Exercise →
An exact reprint of the whole listing is what the answer must contain.

Given data →
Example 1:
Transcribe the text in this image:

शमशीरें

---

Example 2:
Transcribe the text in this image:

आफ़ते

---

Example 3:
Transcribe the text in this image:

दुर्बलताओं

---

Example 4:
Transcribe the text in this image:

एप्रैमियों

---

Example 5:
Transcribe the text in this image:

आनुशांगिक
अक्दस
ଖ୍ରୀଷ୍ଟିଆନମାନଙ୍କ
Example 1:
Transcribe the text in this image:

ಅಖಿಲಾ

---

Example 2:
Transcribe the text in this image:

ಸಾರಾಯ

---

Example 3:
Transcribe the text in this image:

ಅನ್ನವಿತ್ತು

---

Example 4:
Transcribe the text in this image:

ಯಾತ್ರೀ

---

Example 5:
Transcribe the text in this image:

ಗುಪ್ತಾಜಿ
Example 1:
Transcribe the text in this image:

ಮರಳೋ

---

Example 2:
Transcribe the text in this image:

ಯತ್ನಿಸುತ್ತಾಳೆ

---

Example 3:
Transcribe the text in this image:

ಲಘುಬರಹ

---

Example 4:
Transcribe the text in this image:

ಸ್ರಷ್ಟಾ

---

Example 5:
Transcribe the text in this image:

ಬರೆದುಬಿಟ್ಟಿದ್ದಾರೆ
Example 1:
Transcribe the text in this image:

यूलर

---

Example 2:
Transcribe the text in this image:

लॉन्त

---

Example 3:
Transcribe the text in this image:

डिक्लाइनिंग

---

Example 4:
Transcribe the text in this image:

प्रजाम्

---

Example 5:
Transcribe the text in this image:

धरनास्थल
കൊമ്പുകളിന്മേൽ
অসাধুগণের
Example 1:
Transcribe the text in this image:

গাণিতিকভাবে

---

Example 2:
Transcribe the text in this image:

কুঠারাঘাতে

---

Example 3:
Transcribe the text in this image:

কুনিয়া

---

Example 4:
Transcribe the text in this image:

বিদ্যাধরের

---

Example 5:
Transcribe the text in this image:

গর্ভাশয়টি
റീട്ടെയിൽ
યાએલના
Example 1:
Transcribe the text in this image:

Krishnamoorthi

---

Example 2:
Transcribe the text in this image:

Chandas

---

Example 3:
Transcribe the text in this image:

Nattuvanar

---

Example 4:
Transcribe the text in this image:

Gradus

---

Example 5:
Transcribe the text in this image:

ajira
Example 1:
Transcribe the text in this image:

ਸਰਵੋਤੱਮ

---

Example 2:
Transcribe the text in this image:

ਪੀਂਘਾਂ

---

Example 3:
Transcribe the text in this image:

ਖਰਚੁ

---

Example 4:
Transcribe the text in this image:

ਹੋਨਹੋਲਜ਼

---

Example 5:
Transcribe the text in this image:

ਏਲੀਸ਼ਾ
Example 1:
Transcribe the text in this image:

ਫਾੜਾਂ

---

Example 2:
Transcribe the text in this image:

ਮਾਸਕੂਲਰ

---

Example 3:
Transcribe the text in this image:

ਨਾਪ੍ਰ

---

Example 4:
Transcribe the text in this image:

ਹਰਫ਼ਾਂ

Task solution →
Example 1:
Transcribe the text in this image:

शमशीरें

---

Example 2:
Transcribe the text in this image:

आफ़ते

---

Example 3:
Transcribe the text in this image:

दुर्बलताओं

---

Example 4:
Transcribe the text in this image:

एप्रैमियों

---

Example 5:
Transcribe the text in this image:

आनुशांगिक
अक्दस
ଖ୍ରୀଷ୍ଟିଆନମାନଙ୍କ
Example 1:
Transcribe the text in this image:

ಅಖಿಲಾ

---

Example 2:
Transcribe the text in this image:

ಸಾರಾಯ

---

Example 3:
Transcribe the text in this image:

ಅನ್ನವಿತ್ತು

---

Example 4:
Transcribe the text in this image:

ಯಾತ್ರೀ

---

Example 5:
Transcribe the text in this image:

ಗುಪ್ತಾಜಿ
Example 1:
Transcribe the text in this image:

ಮರಳೋ

---

Example 2:
Transcribe the text in this image:

ಯತ್ನಿಸುತ್ತಾಳೆ

---

Example 3:
Transcribe the text in this image:

ಲಘುಬರಹ

---

Example 4:
Transcribe the text in this image:

ಸ್ರಷ್ಟಾ

---

Example 5:
Transcribe the text in this image:

ಬರೆದುಬಿಟ್ಟಿದ್ದಾರೆ
Example 1:
Transcribe the text in this image:

यूलर

---

Example 2:
Transcribe the text in this image:

लॉन्त

---

Example 3:
Transcribe the text in this image:

डिक्लाइनिंग

---

Example 4:
Transcribe the text in this image:

प्रजाम्

---

Example 5:
Transcribe the text in this image:

धरनास्थल
കൊമ്പുകളിന്മേൽ
অসাধুগণের
Example 1:
Transcribe the text in this image:

গাণিতিকভাবে

---

Example 2:
Transcribe the text in this image:

কুঠারাঘাতে

---

Example 3:
Transcribe the text in this image:

কুনিয়া

---

Example 4:
Transcribe the text in this image:

বিদ্যাধরের

---

Example 5:
Transcribe the text in this image:

গর্ভাশয়টি
റീട്ടെയിൽ
યાએલના
Example 1:
Transcribe the text in this image:

Krishnamoorthi

---

Example 2:
Transcribe the text in this image:

Chandas

---

Example 3:
Transcribe the text in this image:

Nattuvanar

---

Example 4:
Transcribe the text in this image:

Gradus

---

Example 5:
Transcribe the text in this image:

ajira
Example 1:
Transcribe the text in this image:

ਸਰਵੋਤੱਮ

---

Example 2:
Transcribe the text in this image:

ਪੀਂਘਾਂ

---

Example 3:
Transcribe the text in this image:

ਖਰਚੁ

---

Example 4:
Transcribe the text in this image:

ਹੋਨਹੋਲਜ਼

---

Example 5:
Transcribe the text in this image:

ਏਲੀਸ਼ਾ
Example 1:
Transcribe the text in this image:

ਫਾੜਾਂ

---

Example 2:
Transcribe the text in this image:

ਮਾਸਕੂਲਰ

---

Example 3:
Transcribe the text in this image:

ਨਾਪ੍ਰ

---

Example 4:
Transcribe the text in this image:

ਹਰਫ਼ਾਂ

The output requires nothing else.